Currently, North Coast Dance, the Humboldt Arts Council, and Eureka Heritage Society are working on producing both a theatrical piece about Gabriel as well as a museum exhibit of his work. These projects point to ways the Wooden Sculpture Garden continues to inspire individuals and sustain communities.
Much more needs to be said about Gabriel and his art, especially in relation to other vernacular environments in the Golden State made by Italian Americans (but also in dialogue with other folk art spaces in the state such as Grandma Prisbey’s
Bottle Village [13] or Leonard Knight’s
Salvation Mountain [14]). Together these structures help mark the relationship individual creative expressions have to work, place, and community.

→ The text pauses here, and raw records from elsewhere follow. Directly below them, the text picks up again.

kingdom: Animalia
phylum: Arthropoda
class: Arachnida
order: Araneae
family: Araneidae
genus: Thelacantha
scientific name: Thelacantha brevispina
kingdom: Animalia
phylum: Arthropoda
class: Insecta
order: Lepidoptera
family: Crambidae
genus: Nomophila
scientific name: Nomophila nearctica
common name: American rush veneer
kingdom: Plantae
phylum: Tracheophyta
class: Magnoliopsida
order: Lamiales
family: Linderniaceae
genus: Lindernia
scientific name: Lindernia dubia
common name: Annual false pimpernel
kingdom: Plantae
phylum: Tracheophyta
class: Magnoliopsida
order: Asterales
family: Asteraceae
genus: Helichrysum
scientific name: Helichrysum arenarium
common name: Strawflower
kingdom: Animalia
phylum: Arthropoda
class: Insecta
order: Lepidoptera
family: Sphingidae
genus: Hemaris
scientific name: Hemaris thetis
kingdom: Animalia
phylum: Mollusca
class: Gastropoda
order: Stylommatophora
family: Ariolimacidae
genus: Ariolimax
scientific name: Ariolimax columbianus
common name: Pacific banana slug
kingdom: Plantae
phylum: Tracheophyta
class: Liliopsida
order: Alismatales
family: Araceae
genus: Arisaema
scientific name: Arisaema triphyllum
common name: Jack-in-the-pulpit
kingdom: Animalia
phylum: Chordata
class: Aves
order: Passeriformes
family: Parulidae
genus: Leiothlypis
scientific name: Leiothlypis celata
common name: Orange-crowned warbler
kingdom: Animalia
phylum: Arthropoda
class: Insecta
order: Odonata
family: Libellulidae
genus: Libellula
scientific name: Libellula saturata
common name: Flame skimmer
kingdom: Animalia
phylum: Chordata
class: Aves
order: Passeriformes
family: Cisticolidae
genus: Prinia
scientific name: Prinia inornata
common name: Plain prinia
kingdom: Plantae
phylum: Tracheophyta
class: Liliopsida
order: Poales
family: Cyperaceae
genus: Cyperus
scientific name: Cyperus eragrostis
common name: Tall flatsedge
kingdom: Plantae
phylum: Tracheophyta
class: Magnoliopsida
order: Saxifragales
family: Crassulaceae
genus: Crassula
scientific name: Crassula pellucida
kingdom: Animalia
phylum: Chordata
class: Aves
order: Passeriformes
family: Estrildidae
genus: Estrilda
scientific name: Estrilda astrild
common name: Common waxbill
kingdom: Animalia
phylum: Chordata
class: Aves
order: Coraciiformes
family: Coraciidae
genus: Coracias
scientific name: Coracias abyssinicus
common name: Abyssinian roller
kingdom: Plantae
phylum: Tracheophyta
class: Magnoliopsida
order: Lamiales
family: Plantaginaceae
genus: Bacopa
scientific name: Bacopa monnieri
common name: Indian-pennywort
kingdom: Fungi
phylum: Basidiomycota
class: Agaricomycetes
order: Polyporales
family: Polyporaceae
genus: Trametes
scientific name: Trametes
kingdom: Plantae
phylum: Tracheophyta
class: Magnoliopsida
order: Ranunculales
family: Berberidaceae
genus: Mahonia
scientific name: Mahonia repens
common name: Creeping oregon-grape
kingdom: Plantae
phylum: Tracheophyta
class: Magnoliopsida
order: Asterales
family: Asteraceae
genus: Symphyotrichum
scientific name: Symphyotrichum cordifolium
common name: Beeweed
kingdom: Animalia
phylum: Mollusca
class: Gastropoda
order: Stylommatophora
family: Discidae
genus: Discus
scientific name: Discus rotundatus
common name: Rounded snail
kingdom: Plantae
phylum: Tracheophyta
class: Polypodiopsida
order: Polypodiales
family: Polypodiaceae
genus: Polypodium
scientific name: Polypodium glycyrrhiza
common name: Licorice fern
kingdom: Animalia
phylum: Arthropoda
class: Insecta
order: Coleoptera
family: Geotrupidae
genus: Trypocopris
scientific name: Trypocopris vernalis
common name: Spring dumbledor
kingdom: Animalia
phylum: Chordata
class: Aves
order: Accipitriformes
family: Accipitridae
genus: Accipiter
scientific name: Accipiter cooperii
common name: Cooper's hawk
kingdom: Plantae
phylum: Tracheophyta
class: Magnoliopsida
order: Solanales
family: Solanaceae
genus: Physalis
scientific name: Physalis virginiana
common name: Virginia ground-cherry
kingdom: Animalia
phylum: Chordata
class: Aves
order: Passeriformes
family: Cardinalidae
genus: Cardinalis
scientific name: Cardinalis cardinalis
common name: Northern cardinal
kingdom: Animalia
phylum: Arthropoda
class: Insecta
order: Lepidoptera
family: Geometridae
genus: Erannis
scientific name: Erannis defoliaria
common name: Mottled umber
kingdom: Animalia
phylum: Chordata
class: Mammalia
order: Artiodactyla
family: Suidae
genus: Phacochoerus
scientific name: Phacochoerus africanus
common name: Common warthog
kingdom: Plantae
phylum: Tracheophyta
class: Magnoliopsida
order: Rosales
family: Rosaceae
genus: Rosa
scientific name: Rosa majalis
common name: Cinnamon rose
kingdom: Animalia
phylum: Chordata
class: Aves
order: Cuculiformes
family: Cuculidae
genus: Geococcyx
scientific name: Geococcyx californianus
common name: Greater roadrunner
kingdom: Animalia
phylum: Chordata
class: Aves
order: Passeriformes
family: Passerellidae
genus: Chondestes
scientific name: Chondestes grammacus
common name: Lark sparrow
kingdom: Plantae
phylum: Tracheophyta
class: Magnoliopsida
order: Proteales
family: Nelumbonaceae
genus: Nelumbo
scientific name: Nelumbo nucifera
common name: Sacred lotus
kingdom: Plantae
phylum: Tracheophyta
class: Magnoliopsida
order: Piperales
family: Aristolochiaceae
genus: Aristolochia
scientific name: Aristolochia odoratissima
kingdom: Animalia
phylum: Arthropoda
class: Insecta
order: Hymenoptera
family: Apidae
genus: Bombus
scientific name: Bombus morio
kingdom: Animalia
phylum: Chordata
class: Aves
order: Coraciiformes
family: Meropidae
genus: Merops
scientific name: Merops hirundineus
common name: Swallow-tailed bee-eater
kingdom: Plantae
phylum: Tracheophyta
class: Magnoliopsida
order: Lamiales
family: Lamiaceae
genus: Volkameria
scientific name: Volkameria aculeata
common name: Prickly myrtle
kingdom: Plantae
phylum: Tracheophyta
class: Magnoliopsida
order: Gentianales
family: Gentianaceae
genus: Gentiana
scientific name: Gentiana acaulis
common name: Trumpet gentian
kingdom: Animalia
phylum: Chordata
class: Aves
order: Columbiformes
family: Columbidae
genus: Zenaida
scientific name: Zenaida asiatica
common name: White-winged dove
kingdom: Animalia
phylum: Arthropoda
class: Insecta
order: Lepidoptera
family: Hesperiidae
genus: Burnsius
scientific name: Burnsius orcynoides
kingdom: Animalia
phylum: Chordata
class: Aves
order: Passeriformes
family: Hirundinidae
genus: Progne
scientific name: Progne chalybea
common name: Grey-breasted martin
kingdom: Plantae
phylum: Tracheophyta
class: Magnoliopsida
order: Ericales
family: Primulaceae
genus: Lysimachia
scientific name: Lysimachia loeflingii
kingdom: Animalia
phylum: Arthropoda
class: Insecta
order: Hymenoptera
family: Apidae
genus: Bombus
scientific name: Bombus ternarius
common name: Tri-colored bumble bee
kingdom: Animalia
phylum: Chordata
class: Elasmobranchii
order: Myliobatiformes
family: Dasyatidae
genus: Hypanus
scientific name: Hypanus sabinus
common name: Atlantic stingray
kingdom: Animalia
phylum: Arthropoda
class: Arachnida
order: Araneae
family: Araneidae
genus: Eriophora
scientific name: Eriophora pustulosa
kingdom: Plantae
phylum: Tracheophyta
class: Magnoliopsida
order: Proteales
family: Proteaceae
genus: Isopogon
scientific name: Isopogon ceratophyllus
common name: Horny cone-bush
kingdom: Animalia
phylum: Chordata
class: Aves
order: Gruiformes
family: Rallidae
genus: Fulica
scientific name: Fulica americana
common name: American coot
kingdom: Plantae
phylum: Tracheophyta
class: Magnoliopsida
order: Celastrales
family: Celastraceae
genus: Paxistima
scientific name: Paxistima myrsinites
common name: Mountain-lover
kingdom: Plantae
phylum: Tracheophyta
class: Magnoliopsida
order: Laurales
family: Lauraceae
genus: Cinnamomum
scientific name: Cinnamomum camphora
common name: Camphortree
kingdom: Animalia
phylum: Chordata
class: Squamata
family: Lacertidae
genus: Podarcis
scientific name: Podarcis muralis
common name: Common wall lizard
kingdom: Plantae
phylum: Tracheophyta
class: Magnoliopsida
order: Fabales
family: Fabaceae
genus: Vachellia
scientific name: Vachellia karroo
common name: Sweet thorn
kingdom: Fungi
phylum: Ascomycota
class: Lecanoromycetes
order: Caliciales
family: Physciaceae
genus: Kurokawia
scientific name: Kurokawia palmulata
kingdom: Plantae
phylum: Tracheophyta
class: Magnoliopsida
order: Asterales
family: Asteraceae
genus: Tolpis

Moreover, in relation to ethnicity, they illustrate how material culture is suggestive of immigrant ways of negotiating everyday life, ways that may have an impact well beyond the visible borders of knowing and being.
(Many thanks to Linda DeLong of the Humbolt County Historical Society, Jemima Harr of the Humboldt Arts Council, Phil Pasquini of San Francisco City College, and Dolores Vellutini.)